New animal activist group makes protesting debut at local circus

Photo by Nate German

Photo by Nate German

Detroit CARE members Jennifer Kierszkowski (left) and Kelly Harrison display signs outside the Melvindale Civic Center on Monday evening reading, “Wild animals do not belong in circuses” and “Stop animal abuse in circuses!” as crowds came and went for the Circus Pages’ two shows.

Sunday Times Newspapers

MELVINDALE – Animal rights activists were outside the Civic Center on Monday to protest a circus group’s treatment of large animals ranging from tigers to two African elephants.

Florida-based Circus Pages puts on 90-minute circus shows across the country throughout the year. The organization was in Wyandotte last month and at the Melvindale Civic Center, 4300 S. Dearborn St., on Monday.

However, wherever the group takes its show, different protestors and activists seem to follow. Three activists attempted to block the doorway at the Wyandotte show June 19 before moving and then fleeing before police arrived at the scene.

At the Melvindale show, a month-old nonprofit group called the Detroit Coalition for Animal Rights and Equality held its first protest outside the Civic Center based on the multiple U.S. Department of Agriculture citations Circus Pages has received from 1992 to 2007 for treatment of its animals and lack of proper veterinary records.

“It started two months ago, but took full effect a month ago when volunteers were first recruited and protests and boycotts were planned,” said lifelong activist and Detroit CARE founder Nate German, who uses the name N. Brant in his group’s business dealings. “The two main things are probably they don’t have proof of any veterinary records since 1994, and the Animal Welfare Act has accused them of not giving (their animals) enough room or feeding them enough food, or the right food.

“I just want you to know what they’ve been through, and maybe you’ll think about going again, because going again, because they come every year.”

German said his new organization had just six activists at the event from 3 to 8 p.m. to demonstrate outside the 4:30 and 7:30 p.m. shows, but more people were planning to come protest until a police presence forced the group to move across the street.

“Considering this was our first protest, not many people were there,” German said. “As soon as word hit the police were there, people decided they were not going to come. We just had to move across the street so we weren’t on the property.
The whole goal of the organization is positive activism, not (negative demonstrations like People for the Ethical Treatment of Animals). The ringmaster came out and started badmouthing us because he thought we were PETA.”

With about 25 members after one month of recruiting, German hopes Detroit CARE can grow to the point where it has paid employees. He has set up a blog ( for the group and is in the process of creating a Website.

He said he created the group because animal rights activists have been taking the wrong approach.

“My whole life, I’ve been an animal rights activist, and I’ve always believed they’ve done it the wrong way,” German said, citing extremists who throw paint on fur coats or lay naked in the street. “The best way to do it is literature and peaceful protests.”
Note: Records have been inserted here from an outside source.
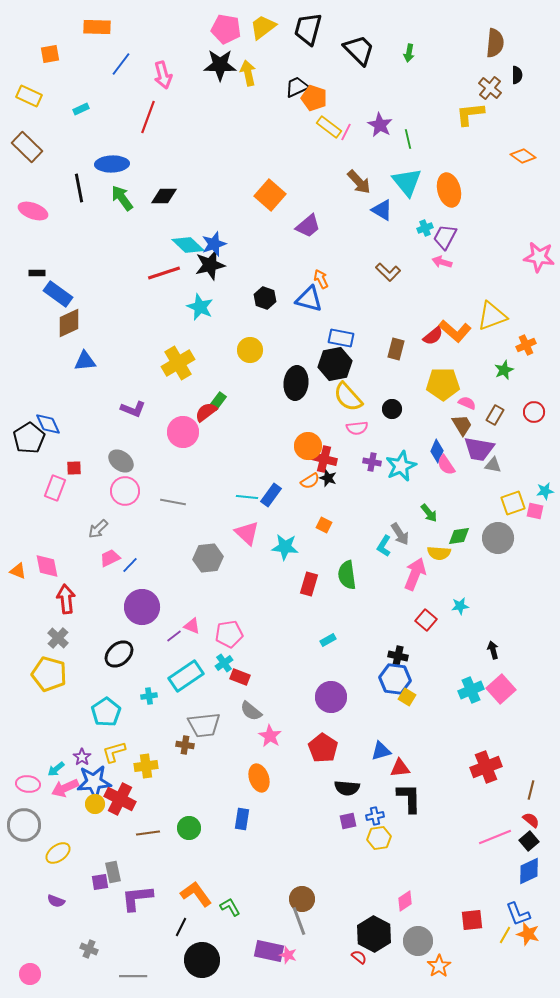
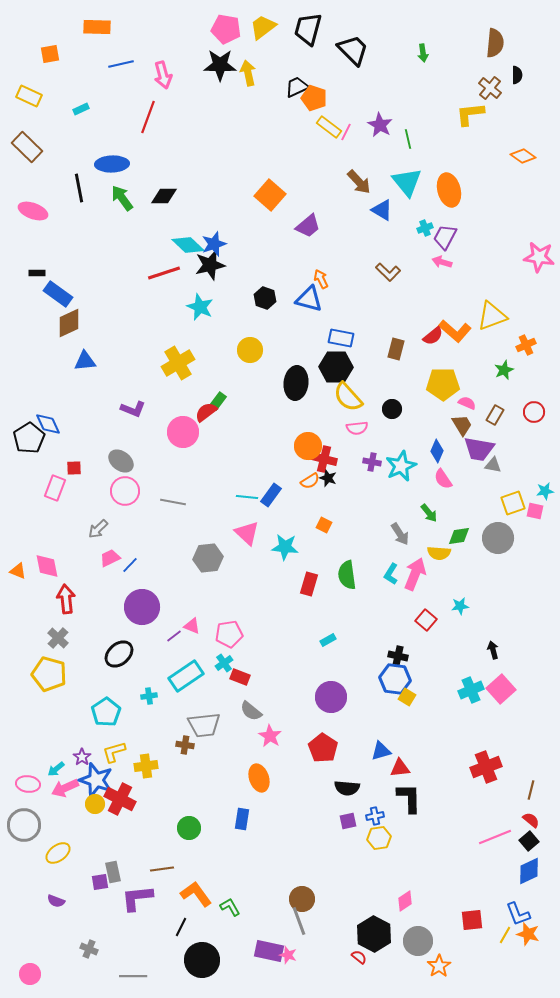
black trapezoid at (359, 50): moved 6 px left
green arrow at (409, 53): moved 14 px right; rotated 18 degrees counterclockwise
blue line at (121, 64): rotated 40 degrees clockwise
black hexagon at (335, 364): moved 1 px right, 3 px down; rotated 12 degrees clockwise
pink semicircle at (446, 465): moved 3 px left, 14 px down
cyan L-shape at (384, 546): moved 7 px right, 28 px down
blue star at (94, 782): moved 2 px right, 2 px up; rotated 24 degrees clockwise
brown line at (148, 833): moved 14 px right, 36 px down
Because it didn’t have a solicitor’s license, German said his group could only hand out informational pamphlets to people who asked. He said the event went “pretty smoothly.” Despite insults from some passers-by, he said others were genuinely interested in hearing the group’s message.

“It was a very simple protest. Some things were victories, others were embarrassing,” German said. “They had a Siberian tiger that was in a cage so small it couldn’t turn around.”

Circus manager Jorge Page acknowledged the protestors, but didn’t respond to multiple questions regarding his circus’s veterinary care, stating only that his paperwork was in order if authorities need it.

“I know they were there, but I just work in the back and do my thing,” he said.

Melvindale Senior/Recreation Coordinator Ryan Massolia said protestors at the circus are common whenever it comes to town, but didn’t see any problems with Circus Pages’ arrangement last week.

“They’re here usually every year and do a show; one day with two shows,” he said. “They’re very clean and organized and they do their setup in the morning and they’re gone the next day.

“It was really cool. They do a very nice show; nice people.”